Our questions revolve around the general concern of the roles of reason and authority in interpreting and determining law in religious traditions. While the question of authority and reason arises in every legal culture, we propose to focus on these two traditions because of their explicit and extensive reflection on questions of reason, and in specific we will gain a sharper and in some ways more complex purchase on the questions by considering how jurists interwove resources that were intrinsically human, and so would be qualified as rational in their time, with both political and religious authority.

By looking at juristic and judicial practices, by following lines of interpretation that originate in revealed texts and flow through chains of multiple and evolving interpretations, we will be able to see bands of different relations between the authority of the revealed text and the reasoning of the community of scholars.  In interpreting legal matters, human reason is not only required, but it also plays a contributing role in rationalizing, even in developing, the authoritative tradition. Indeed, the ideal is to discern precise the role of reason as internal to the legal religious traditions.
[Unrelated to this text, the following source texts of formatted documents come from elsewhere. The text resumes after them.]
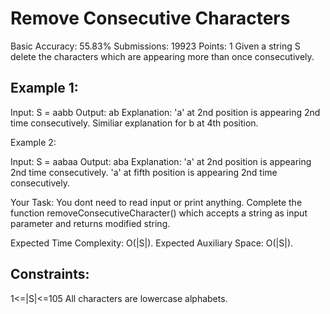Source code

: # Remove Consecutive Characters 
Basic Accuracy: 55.83% Submissions: 19923 Points: 1
Given a string S delete the characters which are appearing more than once consecutively.

## Example 1:

Input:
S = aabb
Output:  ab 
Explanation: 'a' at 2nd position is
appearing 2nd time consecutively.
Similiar explanation for b at
4th position.

Example 2:

Input:
S = aabaa
Output:  aba
Explanation: 'a' at 2nd position is
appearing 2nd time consecutively.
'a' at fifth position is appearing
2nd time consecutively.
 

Your Task:
You dont need to read input or print anything. Complete the function removeConsecutiveCharacter() which accepts a string as input parameter and returns modified string.
 

Expected Time Complexity: O(|S|).
Expected Auxiliary Space: O(|S|).
 

## Constraints:
1<=|S|<=105
All characters are lowercase alphabets.
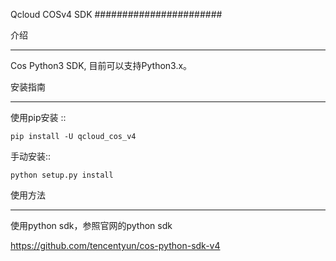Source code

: Qcloud COSv4 SDK
#######################


介绍
_______

Cos Python3 SDK, 目前可以支持Python3.x。

安装指南
__________

使用pip安装 ::

    pip install -U qcloud_cos_v4


手动安装::

    python setup.py install

使用方法
__________

使用python sdk，参照官网的python sdk

https://github.com/tencentyun/cos-python-sdk-v4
The set of issues we will consider arise in explicit discussions of political, juridical, and religious authority within traditional legal texts.  A preliminary list of issues includes: 1) the role of judicial institutions: questions of adjudication, jurisdiction, and enforcement; 2) how the articulation of law defines boundaries of identity (both of the legal system and of the legal subject); 3) in what ways the history of law is made explicit in the legal traditions; 4) how are minorities (religious and otherwise, including their legal systems) treated in the two legal systems under study.

Close textual readings in a workshop is the method we propose for exploring the two traditions together.  In cooperation with our participants, we will select a set of texts from each tradition that will include scriptural texts, early strata of interpretation, and later codified treatments.  The goal would be to set up parallel strings of traditional texts, so that as we read through Jewish strings we could also see similar and different approaches in Islamic strings of texts.  The method would require careful playing with the texts, and the exploration of the range of innovation in each interpretation.

The goal is not to find the common ground, but to find differences in parallel and overlapping legal contexts.  The project involves reading together with scholars who are committed to the texts and to the ability of their texts to call for reasoning.  Such reading together creates new possibilities in understanding both the other tradition and one's own.

Not only will the project yield new insights in Philosophy of Law, but we believe it will also help frame a new method for comparative studies.